At the conclusion of his time at Carlton, in what was a premiership season under Jesaulenko, Collins pursued his career with Richmond. There he managed a further 17 matches, and was named as an emergency for the 1980 Grand Final.

In the early 1980s, after a brief run with WAFL club East Perth, Collins made his way to Hyden, about 330 kilometres east of Perth in the Western Australian wheatbelt. He chased the leather for the local football club and together with his future wife Sheenagh managed the local Wave Rock Hotel Motel near the famous geological formation.

It was at Hyden that Carlton Assistant Coach Mark Riley forged a friendship with the Collins’s, who became godparents to his daughter.

“I’d never been outside the city and they sent me out there with teaching, and they really looked after me. He and I became great mates,” Riley said.

“He was a very giving person, very community-driven and incredibly generous . . . any profits that he and Sheenagh made were pumped back into the town, and If you can imagine where he lived - this tiny little town in the middle of an arid wheatbelt where it rains once every ten years and suffers drought the other nine.

“I remember seeing him at a recent Spirit of Carlton day. I left him at the bar with ‘Sellers’ Maclure, Jimmy Buckley and those sort of blokes, and it would have been the first time in 20 or 30 years that he’d had the chance to catch up with them because he’d put so much time and energy into his work.”

Maclure, Carlton’s 243-game triple premiership player who last saw Collins in Port Douglas, remembered his old teammate as tearaway footballer who’d fared well against the Blues in earlier contests.

“They got him from Footscray because he was speedy and quick, and he always gave us a lot of trouble when we played them,” Maclure said.

“I’m not quite sure why he missed out in ’79, but he fitted into the club quite well. He was a very affable sort of bloke and quite a nice guy.”

A family friend Bernie Mouritz, said from Perth yesterday that the entire Hyden community was shocked and deeply saddened with the loss of one of its own.

“Denis was here in Perth only ten days ago having a kick of the footy with my young bloke,” Mouritz said. “I spoke to him again the other day, he’d been to the doctor about his high blood pressure, but he’d had tests and was on medication and everybody thought ‘Okay, he’s got it under control’”. He was feeling good about life and was looking forward to the coming season .It was all coming together, then this. We are all gutted."

Mouritz said that Collins complained to his wife early yesterday that he was feeling unwell and promptly checked himself in to the local Silver Chain Medical Centre. The flying doctor was called, arrived and every care was available and taken. But Collins suffered a massive heart attack while being stabilized and could not be revived.
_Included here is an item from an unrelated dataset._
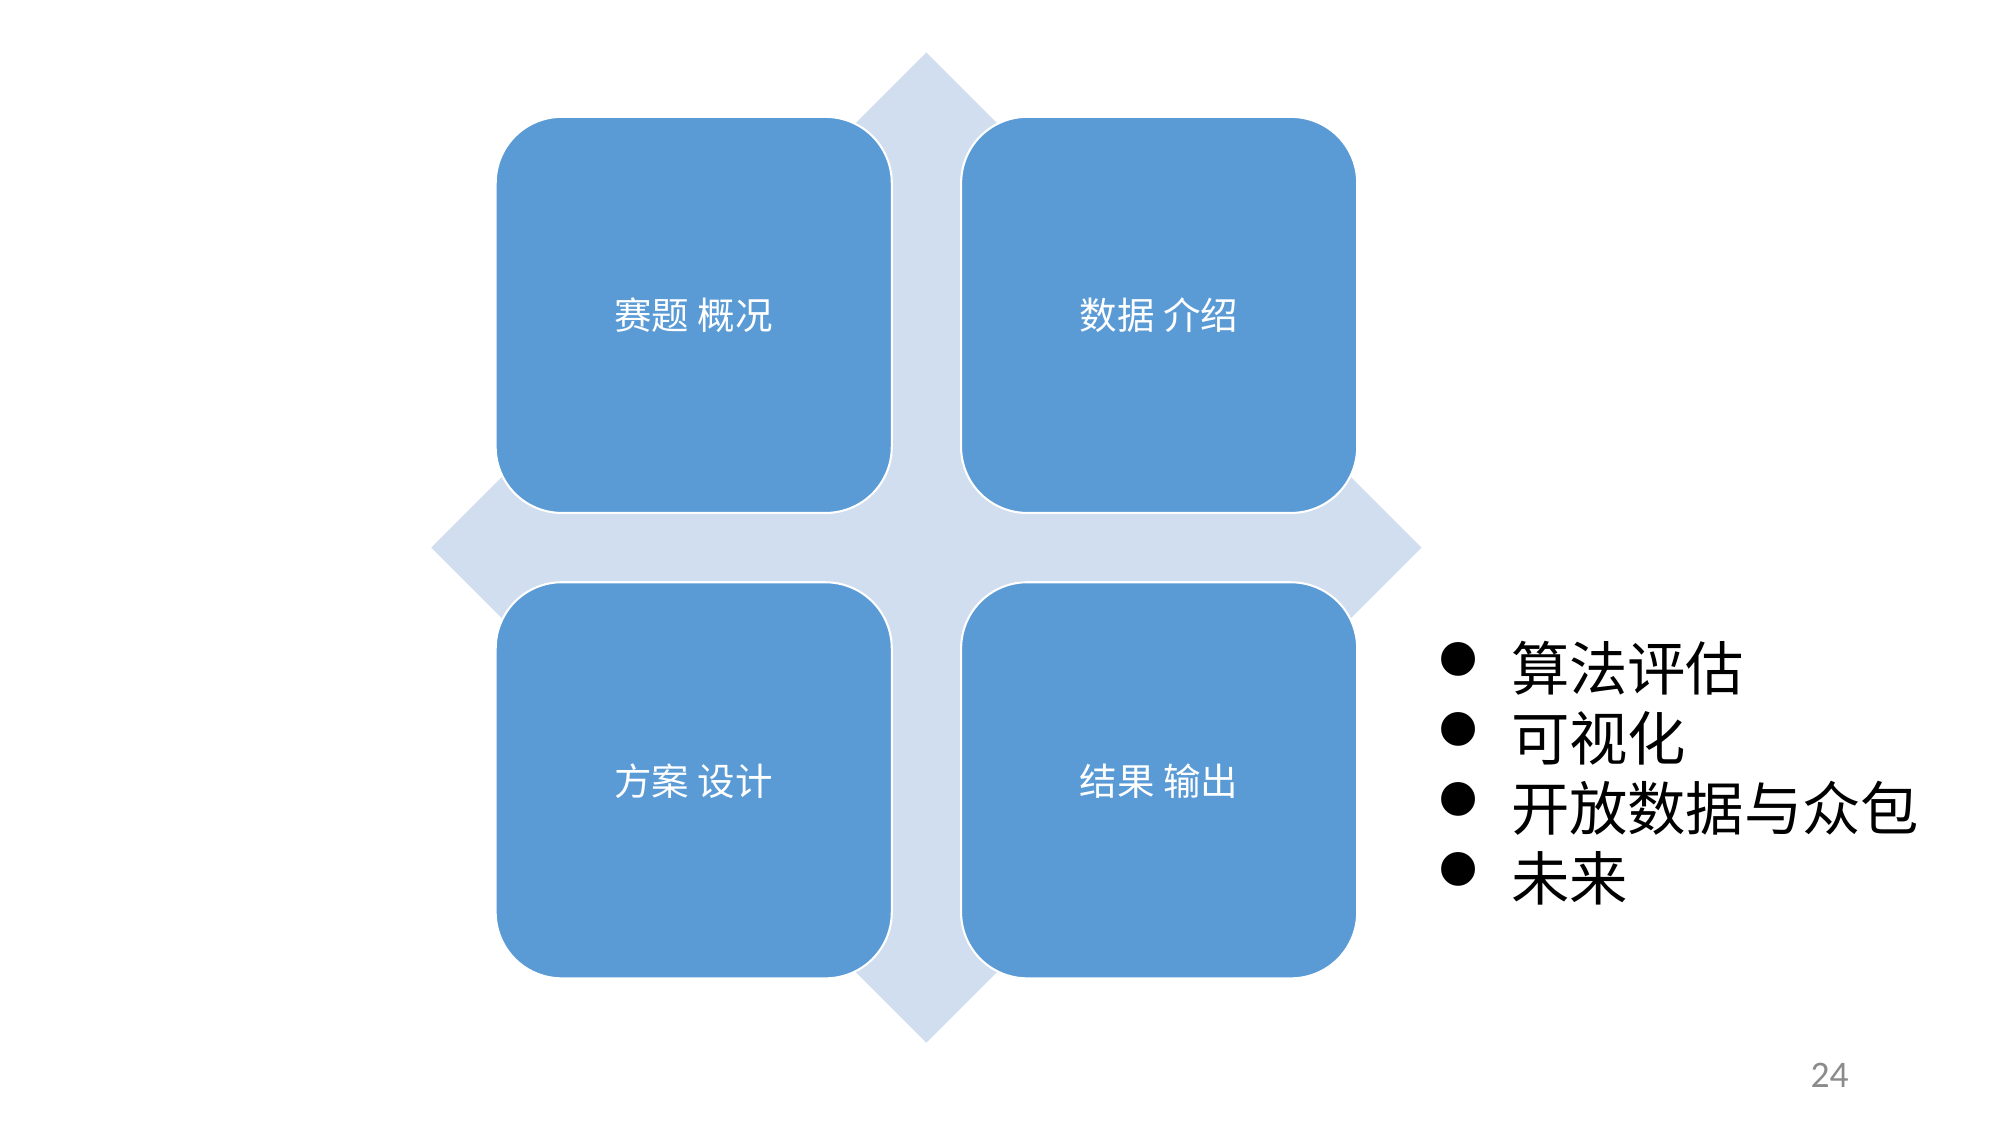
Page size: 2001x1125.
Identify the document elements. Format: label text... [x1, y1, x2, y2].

text_box 算法评估 可视化 开放数据与众包 未来 [1549, 624, 2000, 920]
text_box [304, 52, 1549, 1043]
slide_number 24 [1413, 1042, 1864, 1103]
“Denis was a good man, he was community-spirited and didn’t ever ask you to do anything he wasn’t able to do himself on or off the footy or cricket field. Anybody who has a hard word to say about him is probably jealous because he could actually do it,” Mouritz said.

“He leaves a massive void, a huge hole in the community. Ironically he’d just helped raise funds for the Royal Flying Doctor Service. He built the infrastructure and had automated the lighting system at The Hyden airstrip so that the flying doctor could arrive at any time at all.

Collins is survived by his loving wife Sheenagh and the many friends he had made over his time in Hyden.

Funeral arrangements are yet to be determined.